● Brief:
Only the lines below starting at the one that contains "The leather construction contributes to the" and ending at the one that contains "HALL PASS CASH" are to be reproduced, exactly and with both ends kept.

········

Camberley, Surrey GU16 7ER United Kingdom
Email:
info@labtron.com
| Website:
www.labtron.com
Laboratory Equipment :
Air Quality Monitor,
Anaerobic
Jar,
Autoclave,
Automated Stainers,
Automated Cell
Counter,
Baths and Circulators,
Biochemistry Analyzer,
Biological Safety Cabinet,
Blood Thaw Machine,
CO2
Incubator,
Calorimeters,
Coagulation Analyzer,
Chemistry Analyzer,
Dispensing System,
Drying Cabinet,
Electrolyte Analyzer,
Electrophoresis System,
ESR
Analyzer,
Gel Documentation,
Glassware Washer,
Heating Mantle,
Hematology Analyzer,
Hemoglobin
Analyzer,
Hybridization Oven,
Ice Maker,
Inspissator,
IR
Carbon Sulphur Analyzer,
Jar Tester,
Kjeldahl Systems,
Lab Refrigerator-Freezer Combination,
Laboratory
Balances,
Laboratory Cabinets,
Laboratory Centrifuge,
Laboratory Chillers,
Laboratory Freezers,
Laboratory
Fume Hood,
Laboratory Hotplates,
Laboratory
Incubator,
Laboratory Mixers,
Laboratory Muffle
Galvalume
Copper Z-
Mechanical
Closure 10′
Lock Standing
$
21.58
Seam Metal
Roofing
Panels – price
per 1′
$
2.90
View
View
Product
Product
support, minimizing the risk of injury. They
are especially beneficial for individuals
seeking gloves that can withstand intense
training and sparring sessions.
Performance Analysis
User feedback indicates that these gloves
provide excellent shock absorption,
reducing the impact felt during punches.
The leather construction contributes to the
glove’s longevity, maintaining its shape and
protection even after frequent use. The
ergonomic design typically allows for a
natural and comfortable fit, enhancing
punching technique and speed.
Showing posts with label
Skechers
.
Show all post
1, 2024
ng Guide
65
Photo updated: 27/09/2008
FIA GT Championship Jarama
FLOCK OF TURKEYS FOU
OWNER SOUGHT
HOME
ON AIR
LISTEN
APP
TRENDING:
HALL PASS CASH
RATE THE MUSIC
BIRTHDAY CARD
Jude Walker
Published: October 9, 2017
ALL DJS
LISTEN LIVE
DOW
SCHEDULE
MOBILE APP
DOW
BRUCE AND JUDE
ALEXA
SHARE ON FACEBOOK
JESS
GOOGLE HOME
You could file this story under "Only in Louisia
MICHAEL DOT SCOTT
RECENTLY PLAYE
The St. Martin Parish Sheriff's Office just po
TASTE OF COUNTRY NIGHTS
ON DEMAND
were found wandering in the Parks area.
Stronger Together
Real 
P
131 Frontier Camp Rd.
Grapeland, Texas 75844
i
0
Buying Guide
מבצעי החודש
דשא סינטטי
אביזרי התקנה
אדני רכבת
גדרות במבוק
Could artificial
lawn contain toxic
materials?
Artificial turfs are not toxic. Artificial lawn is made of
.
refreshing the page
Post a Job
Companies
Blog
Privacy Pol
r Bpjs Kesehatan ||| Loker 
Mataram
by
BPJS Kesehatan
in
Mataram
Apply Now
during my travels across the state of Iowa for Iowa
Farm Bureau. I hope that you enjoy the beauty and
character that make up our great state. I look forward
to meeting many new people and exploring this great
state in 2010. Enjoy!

········

● Completed exercise:
The leather construction contributes to the
glove’s longevity, maintaining its shape and
protection even after frequent use. The
ergonomic design typically allows for a
natural and comfortable fit, enhancing
punching technique and speed.
Showing posts with label
Skechers
.
Show all post
1, 2024
ng Guide
65
Photo updated: 27/09/2008
FIA GT Championship Jarama
FLOCK OF TURKEYS FOU
OWNER SOUGHT
HOME
ON AIR
LISTEN
APP
TRENDING:
HALL PASS CASH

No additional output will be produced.